WHAT YOU HAVE TO DO: Within the data below, tally the lines that contain "pinky" and state only the total.

DATA TO USE:
____
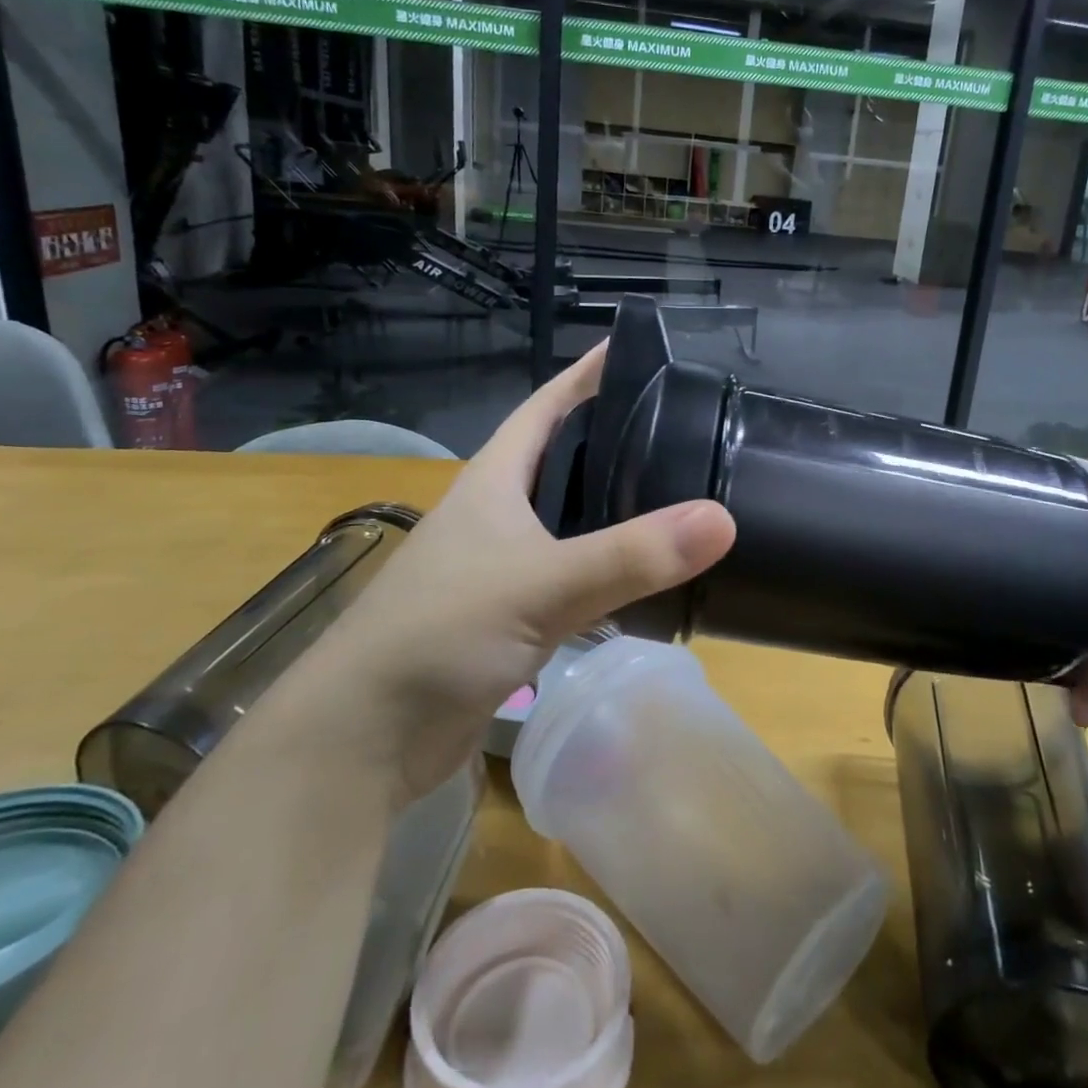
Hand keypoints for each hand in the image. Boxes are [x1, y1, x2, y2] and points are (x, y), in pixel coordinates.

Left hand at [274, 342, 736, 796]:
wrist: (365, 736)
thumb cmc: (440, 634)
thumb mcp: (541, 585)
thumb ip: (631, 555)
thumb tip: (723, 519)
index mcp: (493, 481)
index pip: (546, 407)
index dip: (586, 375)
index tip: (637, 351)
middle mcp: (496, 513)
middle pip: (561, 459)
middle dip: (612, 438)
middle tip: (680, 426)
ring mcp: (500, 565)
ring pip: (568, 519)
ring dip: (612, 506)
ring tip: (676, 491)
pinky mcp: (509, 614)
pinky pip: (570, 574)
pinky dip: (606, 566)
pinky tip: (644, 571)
____
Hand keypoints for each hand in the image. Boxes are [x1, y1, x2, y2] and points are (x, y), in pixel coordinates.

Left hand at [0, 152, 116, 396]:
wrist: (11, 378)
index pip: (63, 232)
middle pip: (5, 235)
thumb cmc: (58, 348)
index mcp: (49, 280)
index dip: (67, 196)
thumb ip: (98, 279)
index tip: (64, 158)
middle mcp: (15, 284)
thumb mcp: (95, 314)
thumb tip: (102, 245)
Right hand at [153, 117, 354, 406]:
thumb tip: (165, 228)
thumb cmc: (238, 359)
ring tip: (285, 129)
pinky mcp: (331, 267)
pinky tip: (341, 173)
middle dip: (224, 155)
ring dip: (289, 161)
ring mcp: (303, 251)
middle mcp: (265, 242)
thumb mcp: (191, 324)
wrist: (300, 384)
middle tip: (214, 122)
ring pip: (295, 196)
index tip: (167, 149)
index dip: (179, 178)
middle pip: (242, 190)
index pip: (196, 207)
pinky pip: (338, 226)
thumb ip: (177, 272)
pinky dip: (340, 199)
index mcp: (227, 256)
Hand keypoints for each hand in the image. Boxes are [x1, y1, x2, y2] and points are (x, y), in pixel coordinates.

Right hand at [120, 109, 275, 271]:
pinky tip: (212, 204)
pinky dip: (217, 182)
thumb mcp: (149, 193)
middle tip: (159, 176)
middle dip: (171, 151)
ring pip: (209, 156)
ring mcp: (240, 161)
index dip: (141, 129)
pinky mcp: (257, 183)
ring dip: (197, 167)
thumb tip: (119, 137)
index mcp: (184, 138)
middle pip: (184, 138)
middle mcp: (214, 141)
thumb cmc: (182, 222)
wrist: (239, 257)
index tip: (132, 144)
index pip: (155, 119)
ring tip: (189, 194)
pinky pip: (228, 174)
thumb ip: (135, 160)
____
WRITTEN SOLUTION: 12